[arm-gnu] NEON usage
[Date Prev][Date Next][Thread Prev][Thread Next][Date Index][Thread Index]
[arm-gnu] NEON usage
- To: arm-gnu <arm-gnu@xxxxxxxxxxxxxxxx>
- Subject: [arm-gnu] NEON usage
- From: James <jamessteward@xxxxxxxxxxxxxxx>
- Date: Tue, 11 May 2010 13:20:10 +1000
Hi,
I have a question regarding vectorized loops. With code;
#include <arm_neon.h>
#define N 1024
int main(int argc, char **argv)
{
int32_t x[N], y[N];
int i;
int64_t sum = 0;
for (i = 0; i < N; i++) {
sum += x[i] * y[i];
}
printf("sum is %d\n", sum >> 32);
return 0;
}
Compiled with...
$ arm-none-linux-gnueabi-gcc -O3 -march=armv7-a -mtune=cortex-a8
-mcpu=cortex-a8 -mfpu=neon -mfloat-abi=softfp -ftree-vectorize
-ftree-vectorizer-verbose=5 -ffast-math -fvect-cost-model -o neon
test.c
test.c:27: note: not vectorized: unsupported data-type int64_t
test.c:21: note: vectorized 0 loops in function.
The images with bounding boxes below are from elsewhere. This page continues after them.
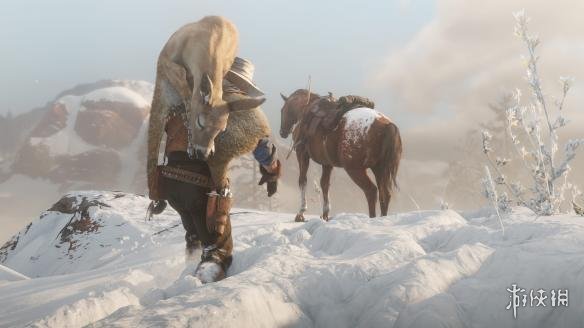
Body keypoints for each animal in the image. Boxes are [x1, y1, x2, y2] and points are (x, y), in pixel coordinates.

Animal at [280, 89, 402, 220]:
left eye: (282, 110)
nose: (282, 132)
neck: (305, 109)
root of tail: (387, 126)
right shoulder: (327, 163)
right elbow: (325, 184)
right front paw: (325, 214)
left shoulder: (302, 154)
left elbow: (303, 181)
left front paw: (301, 212)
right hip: (380, 169)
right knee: (385, 194)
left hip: (355, 170)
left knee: (371, 191)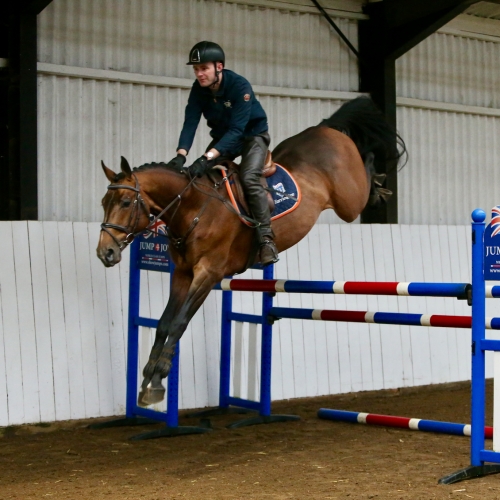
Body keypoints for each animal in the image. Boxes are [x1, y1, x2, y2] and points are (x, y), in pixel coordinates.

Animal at [97, 96, 406, 407]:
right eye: (104, 202)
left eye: (125, 202)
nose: (105, 253)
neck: (193, 206)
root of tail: (326, 128)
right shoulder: (183, 273)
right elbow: (163, 323)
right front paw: (148, 379)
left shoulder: (208, 274)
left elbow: (179, 323)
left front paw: (159, 379)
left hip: (349, 202)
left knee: (365, 172)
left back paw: (378, 182)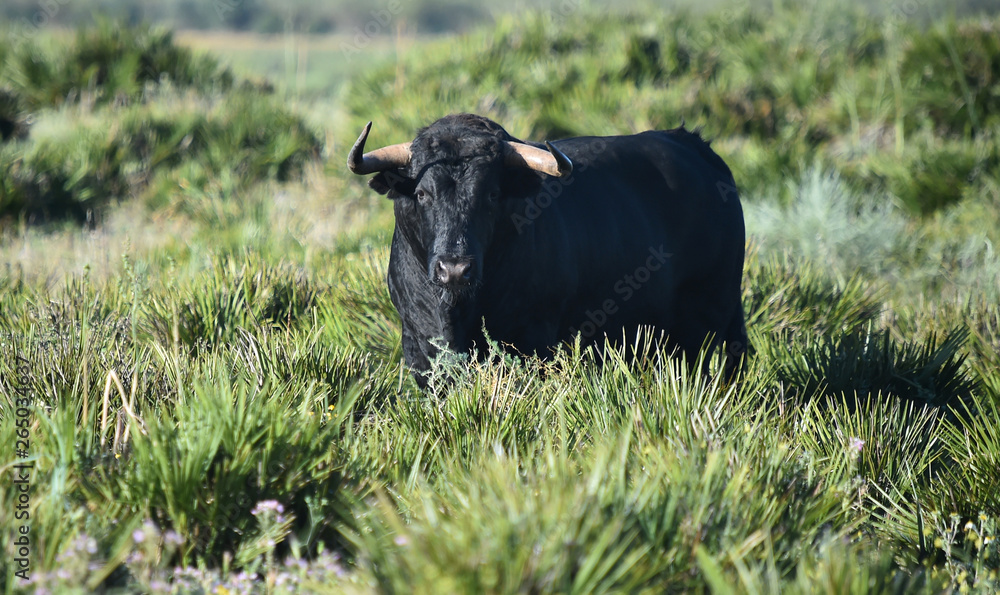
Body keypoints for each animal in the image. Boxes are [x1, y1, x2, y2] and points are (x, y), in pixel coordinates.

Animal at [348, 113, 747, 388]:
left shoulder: (533, 341)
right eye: (421, 194)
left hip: (706, 320)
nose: (455, 269)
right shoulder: (419, 346)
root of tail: (694, 146)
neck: (459, 310)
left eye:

But the ARM NEON Intrinsics here:
http://gcc.gnu.org/onlinedocs/gcc/ARM-NEON-Intrinsics.html
seems to suggest that
int64x2_t vmlal_s32 (int64x2_t, int32x2_t, int32x2_t)
could be used?
Have I just done something silly, or does the compiler really not
support the 32x32=64 bit result?
I have 24 ADC data and need to build a 32 bit FIR filter to process it.
Do I have to write the code using the intrinsics and not rely on the
compiler to magic it?
Regards,
James.